Réunion publique du député Jean-Luc Bleunven sur le mariage pour tous

assemblee-nationaleNotre député de la troisième circonscription du Finistère (Brest rural) organise vendredi 11 janvier à Milizac une rencontre débat sur le mariage pour tous.

C’est un thème sur lequel je suis largement intervenu sur ce blog et ailleurs, mais à quelques jours de l’examen de cette loi, il est toujours très utile de l’expliquer et d’en débattre.

La politique est (trop) souvent considérée avec distance et parfois mépris de la part de nos concitoyens qui ne se sentent pas concernés soit par des sujets trop techniques qui les dépassent, soit par la vacuité consternante de certaines batailles (les turpitudes Copé/Fillon en sont une triste illustration).

Le débat sur le mariage pour tous est pourtant d’un tout autre ordre car il comporte à la fois une dimension sociétale majeure et des implications personnelles profondes. La famille et ici son ciment institutionnel le mariage, sont des éléments qui structurent notre vie, qui nous définissent, qui nous situent dans la société. Nous sommes ce que nous avons réussi de bien, nous sommes ce que notre métier est, mais nous sommes au début de toutes choses un membre d’une famille. Or, dans la loi actuelle, une partie de la population est exclue de ce droit fondamental d’être unie et reconnue par un acte institutionnel et symbolique, celui de se marier.

» DONNÉES EXTRAITES

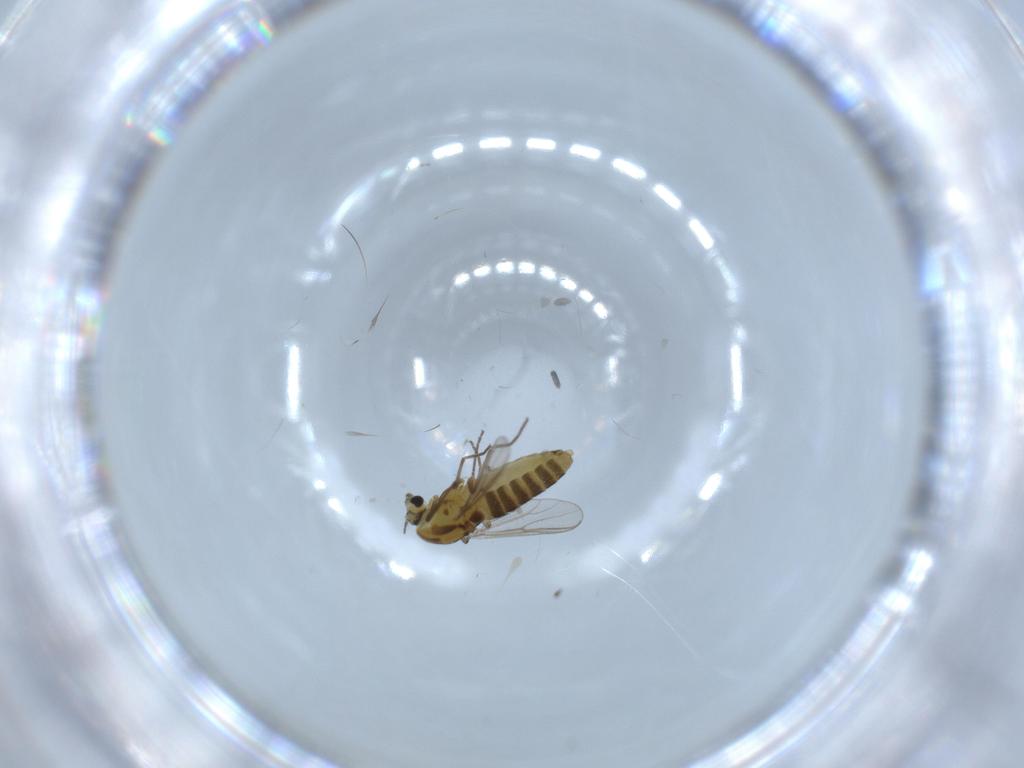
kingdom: Animalia
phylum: Arthropoda
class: Insecta
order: Diptera
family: Chironomidae
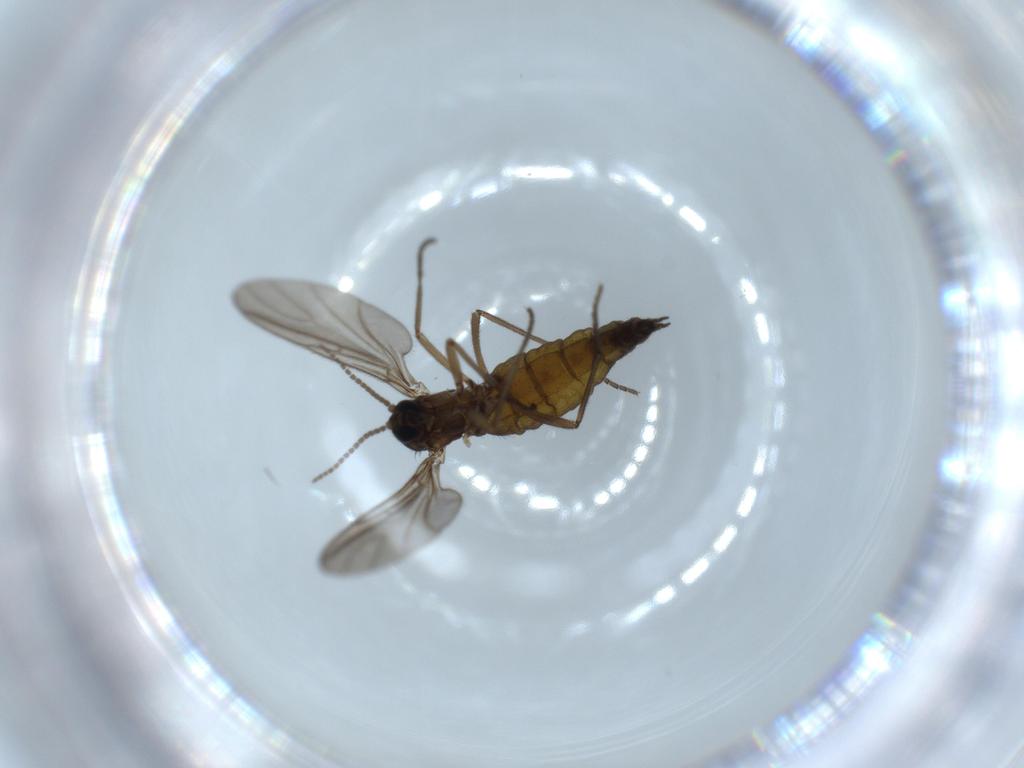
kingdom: Animalia
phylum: Arthropoda
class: Insecta
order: Diptera
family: Sciaridae
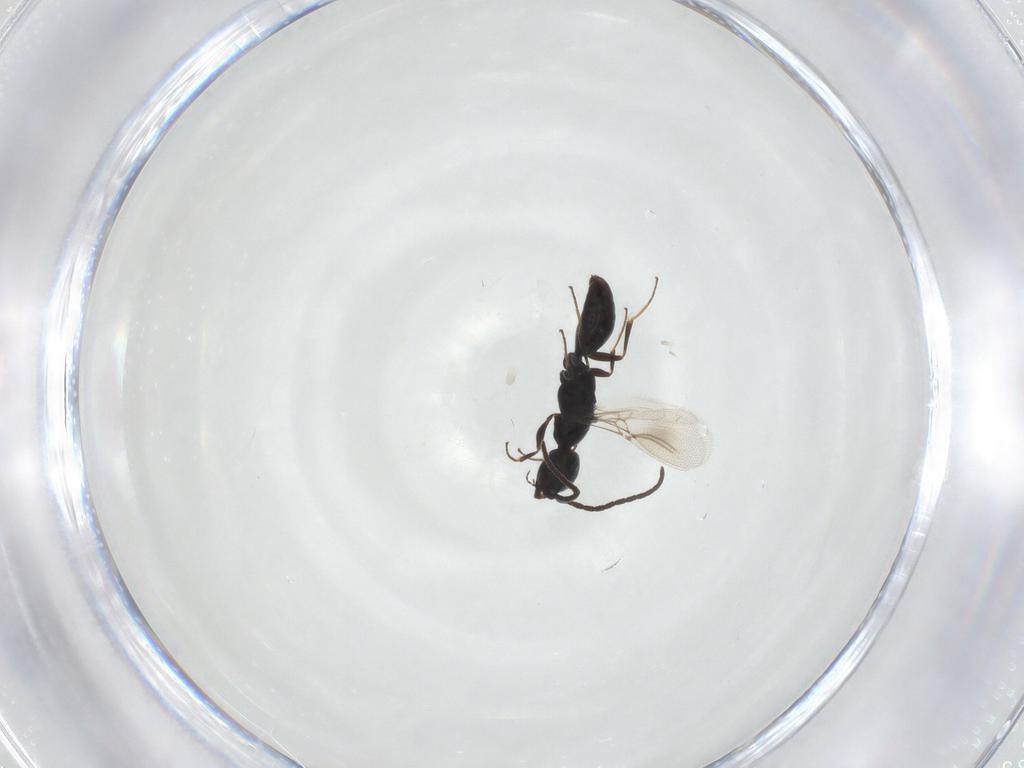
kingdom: Animalia
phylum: Arthropoda
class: Insecta
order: Hymenoptera
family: Bethylidae
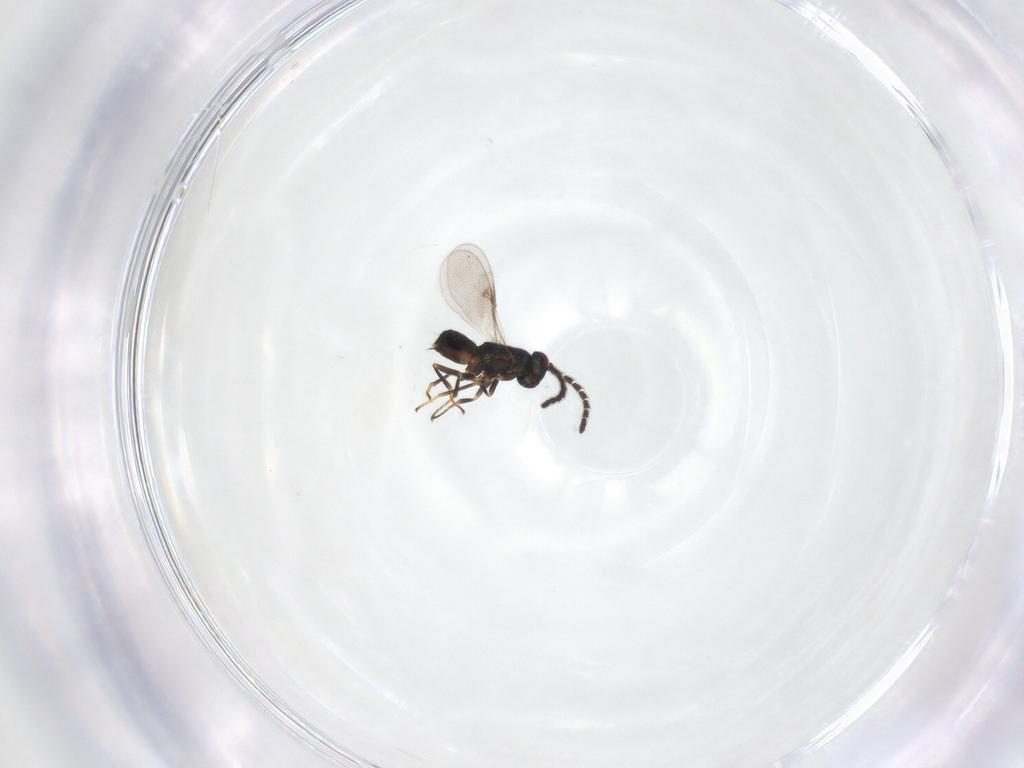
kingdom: Animalia
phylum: Arthropoda
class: Insecta
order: Hymenoptera
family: Encyrtidae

» EXERCICE COURT 1
Recopiez le passage du texte extrait qui commence à « Réunion publique du » et se termine à « et d’en débattre. ».
» EXERCICE COURT 2
Dites par oui ou par non si chaque affirmation concorde avec le texte extrait, et citez à l'appui les mots décisifs du texte. (a) La rencontre débat se tient à Milizac. (b) Le député est élu dans la deuxième circonscription du Finistère. (c) Dans la loi actuelle, toute la population a le droit de se marier.
Les enregistrements forment un matériau distinct du texte extrait.

» RÉPONSE 1
Réunion publique du député Jean-Luc Bleunven sur le mariage pour tous

assemblee-nationaleNotre député de la troisième circonscription du Finistère (Brest rural) organise vendredi 11 janvier à Milizac une rencontre débat sur le mariage pour tous.

C’est un thème sur lequel je suis largement intervenu sur ce blog et ailleurs, mais à quelques jours de l’examen de cette loi, il est toujours très utile de l’expliquer et d’en débattre.

» RÉPONSE 2
(a) Oui : « organise vendredi 11 janvier à Milizac une rencontre débat sur le mariage pour tous ».
(b) Non : « Notre député de la troisième circonscription du Finistère (Brest rural) ».
(c) Non : « dans la loi actuelle, une partie de la population est exclue de ce droit fondamental ».